El zorro | Película | StyleFeelFree. SFF magazine
Imagen de la película El zorro | StyleFeelFree. SFF magazine

Cuando hablamos de cine bélico es inevitable que nuestra mente nos dirija fielmente a las grandes obras que han definido el medio. Apocalypse Now, Top Gun o Dr Strangelove. Todas estas películas mantienen un trazo común: si bien ninguna niega la naturaleza del conflicto como un canal para extender violencia, en ella encuentran un espectáculo incomparable. Apocalypse Now presenta su mítica escena en la que, acompañada de la Cabalgata de las Valkirias, cientos de combatientes son ejecutados sin piedad. Lo mismo pasa con Top Gun y su emblemática Danger Zone o el We’ll Meet Again con el que Strangelove convierte los páramos soviéticos en un infierno nuclear eterno. Sin embargo, en ocasiones, encontramos películas que son sobre la guerra en lugar de bélicas. Películas que encuentran en la desesperación europea el emplazamiento perfecto para una historia diferente, no sobre grandes explosiones y luchas hasta la muerte, sino sobre personas. El zorro, de Adrian Goiginger, es una de estas películas.

La cinta comienza con una premisa desoladora que marca el tono para los siguientes ciento dieciocho minutos. Fran Streitberg es el hijo menor de un matrimonio labriego en la Polonia de entreguerras. La familia vive en la pobreza más absoluta y, cuando llegue el invierno, no habrá suficiente comida para todos. Así, Franz es cedido a un pudiente latifundista de la zona como peón de granja. Esta es la última vez que el joven ve a sus padres y, una década más tarde, Franz se alistará como cadete en el ejercito polaco, siendo transferido a la gran armada alemana tras la anexión de su país al Tercer Reich. Sin embargo, la película no tiene interés en ejercer grandes mensajes políticos sobre los malvados alemanes.
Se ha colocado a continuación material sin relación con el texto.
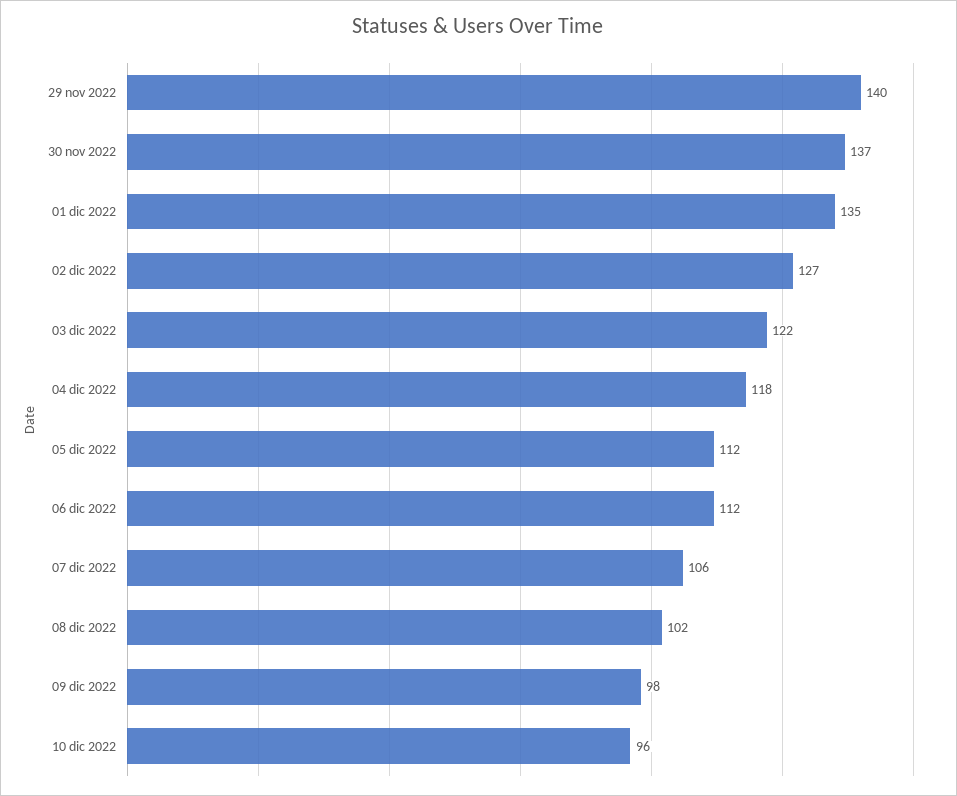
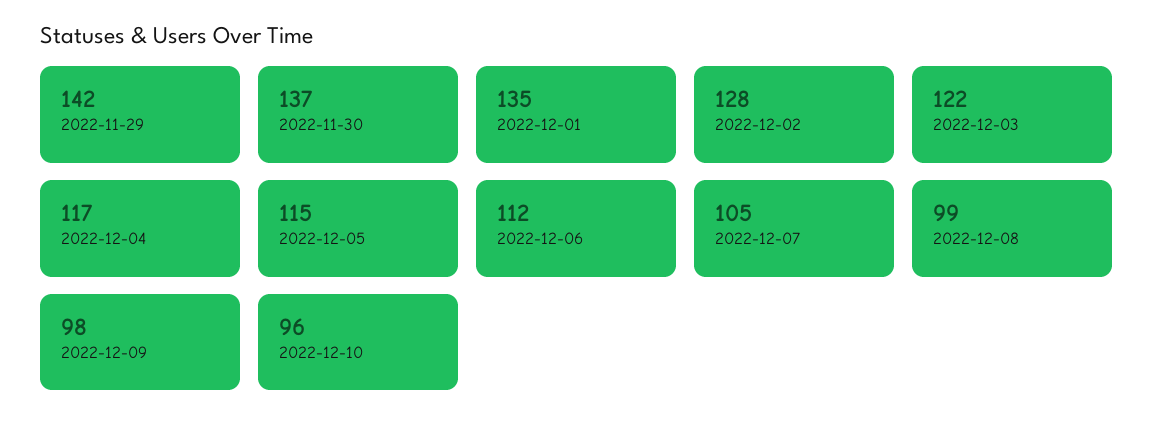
29 nov 2022: 140 -> 142
02 dic 2022: 127 -> 128
04 dic 2022: 118 -> 117
05 dic 2022: 112 -> 115
07 dic 2022: 106 -> 105
08 dic 2022: 102 -> 99

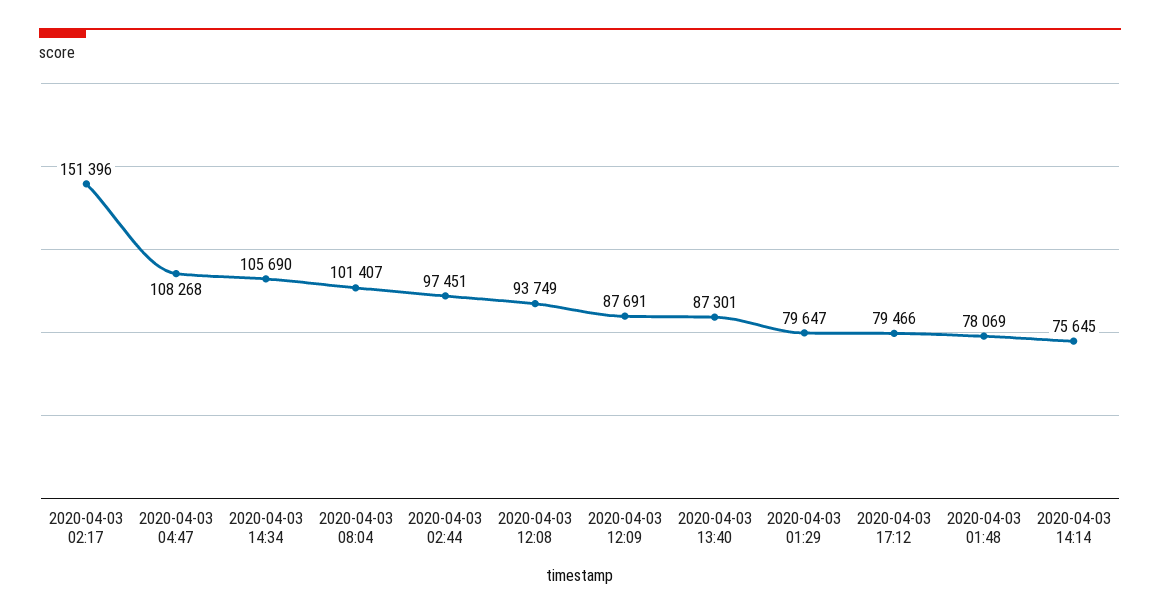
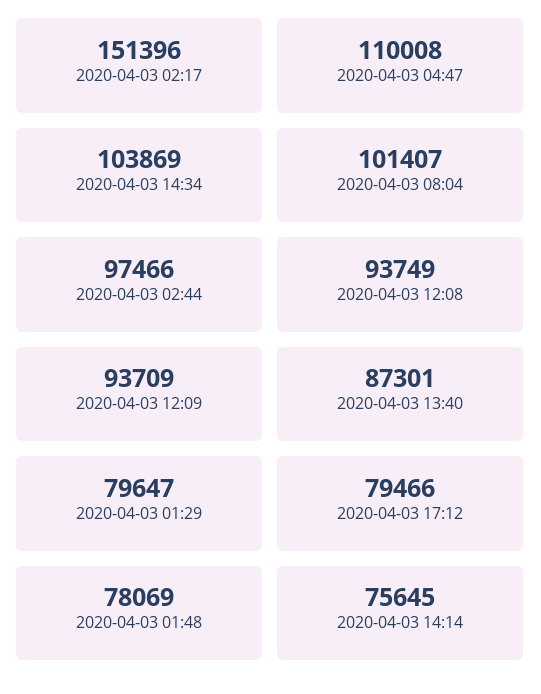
2020-04-03 04:47: 108268 -> 110008
2020-04-03 14:34: 105690 -> 103869
2020-04-03 02:44: 97451 -> 97466
2020-04-03 12:09: 87691 -> 93709

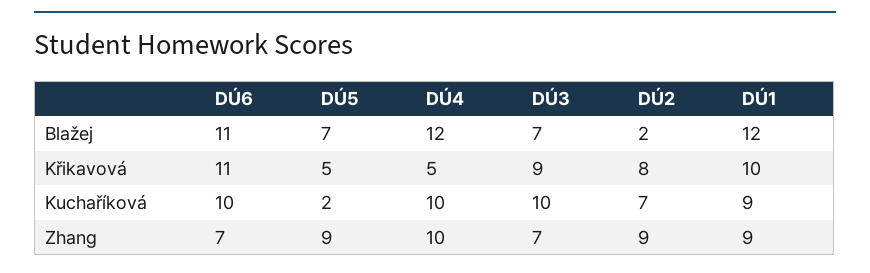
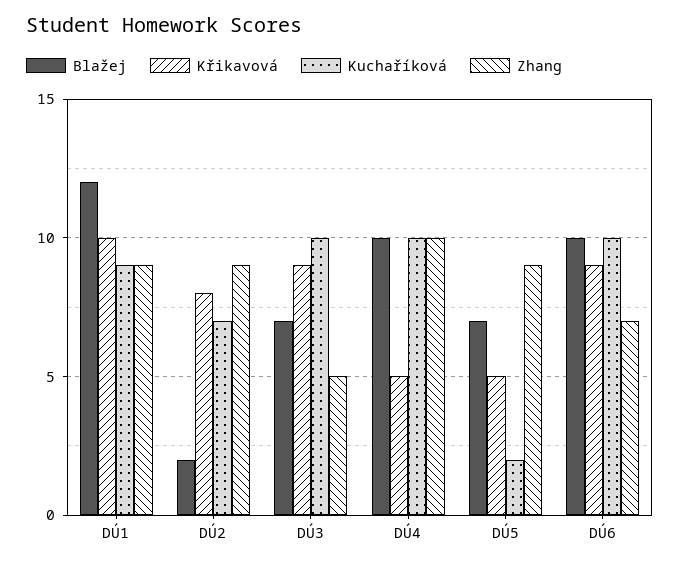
Blažej, DÚ6: 11 -> 10
Blažej, DÚ4: 12 -> 10
Křikavová, DÚ6: 11 -> 9
Zhang, DÚ3: 7 -> 5

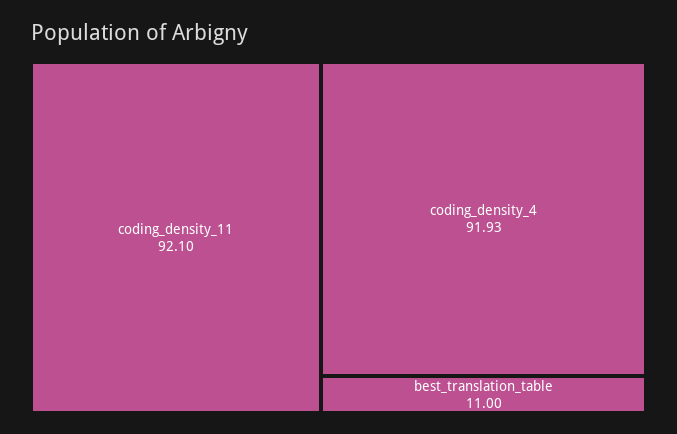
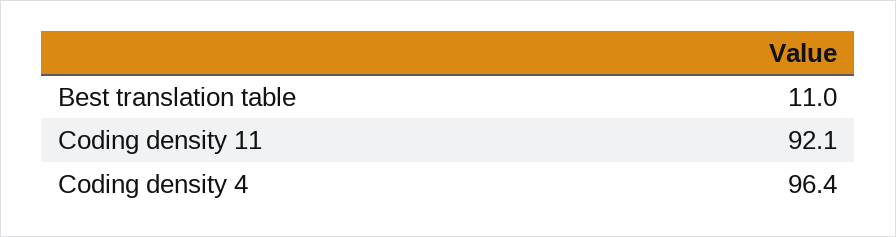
coding_density_4: 91.93 -> 96.4

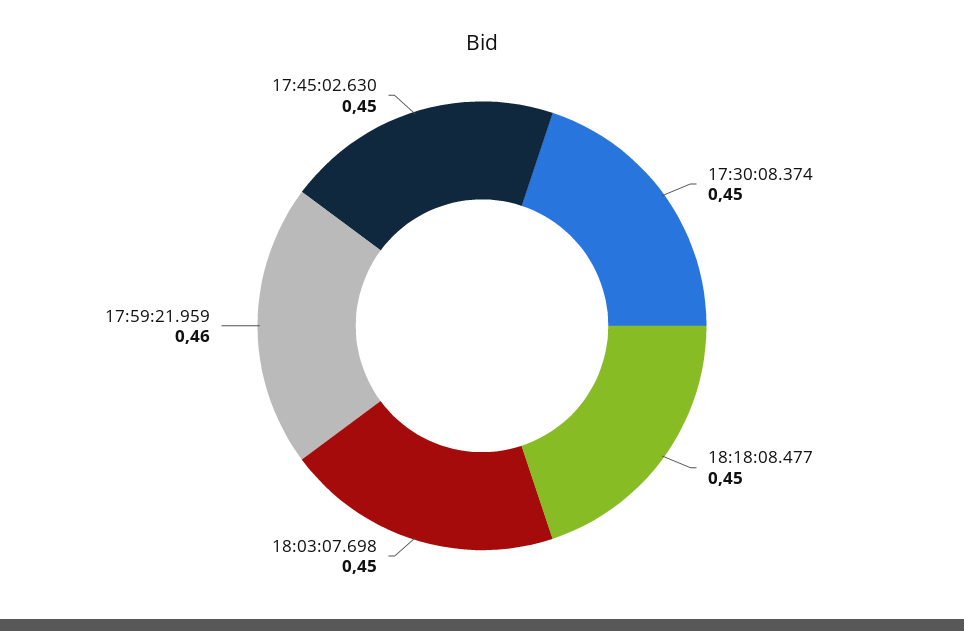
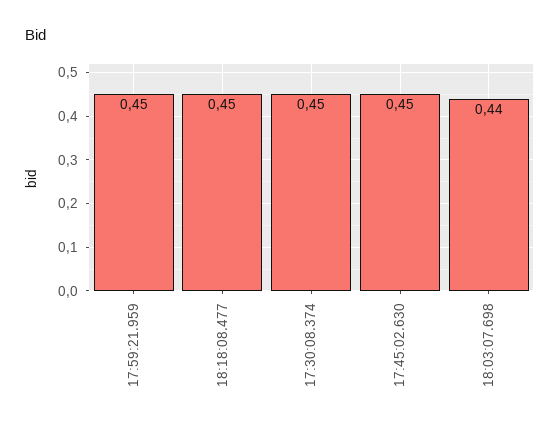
18:03:07.698: 0.45 -> 0.44
17:59:21.959: 0.46 -> 0.45

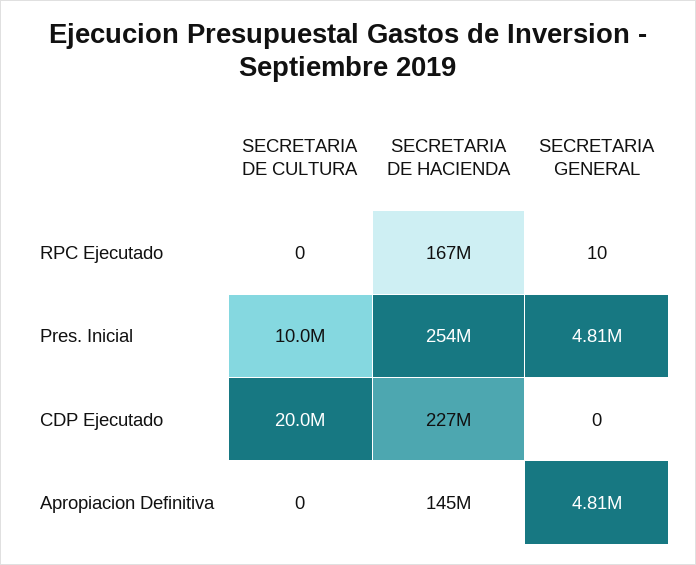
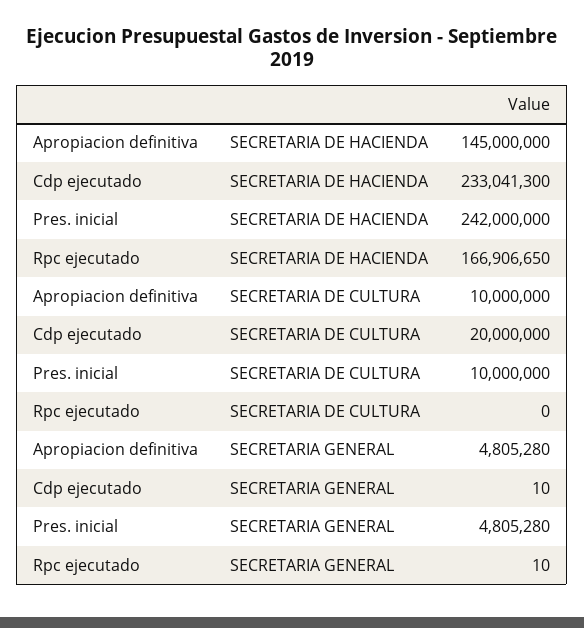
SECRETARIA DE HACIENDA, Pres. Inicial: 254000000 -> 242000000
SECRETARIA DE HACIENDA, CDP Ejecutado: 227000000 -> 233041300
SECRETARIA GENERAL, CDP Ejecutado: 0 -> 10
SECRETARIA DE CULTURA, Apropiacion Definitiva: 0 -> 10000000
El conflicto de Franz llega en otro momento, cuando, dando un paseo por el bosque, encuentra un cachorro de zorro malherido, frente al cadáver de su madre.

El zorro representa un canto de amor a la familia y a la necesidad humana de tener a alguien que cuidar y que nos cuide. Franz encuentra en el animal la conexión sentimental que perdió tantos años atrás. En cierto modo, el soldado se convierte en un padre para el animal desarrollando una relación tan peculiar como desgarradora cuando llega el momento de decir adiós. Sin embargo, esta narrativa no sería lo que es sin todo aquello que la rodea. La interpretación de Simon Marzé es excepcional, como una bomba de relojería cuya explosión puede llegar en cualquier momento. Esto, unido a una fotografía que encuentra en los campos europeos una belleza previa al conflicto, construye una escenografía a ratos costumbrista que recuerda al Dunkerque de Nolan. Así, El Zorro resulta encantadora y cautivante, contando una historia sobre encontrar la paz cuando el mundo se encuentra en guerra. Una cinta a la que las palabras no hacen justicia, capaz de recordar la importancia del amor, incluso en el momento más oscuro.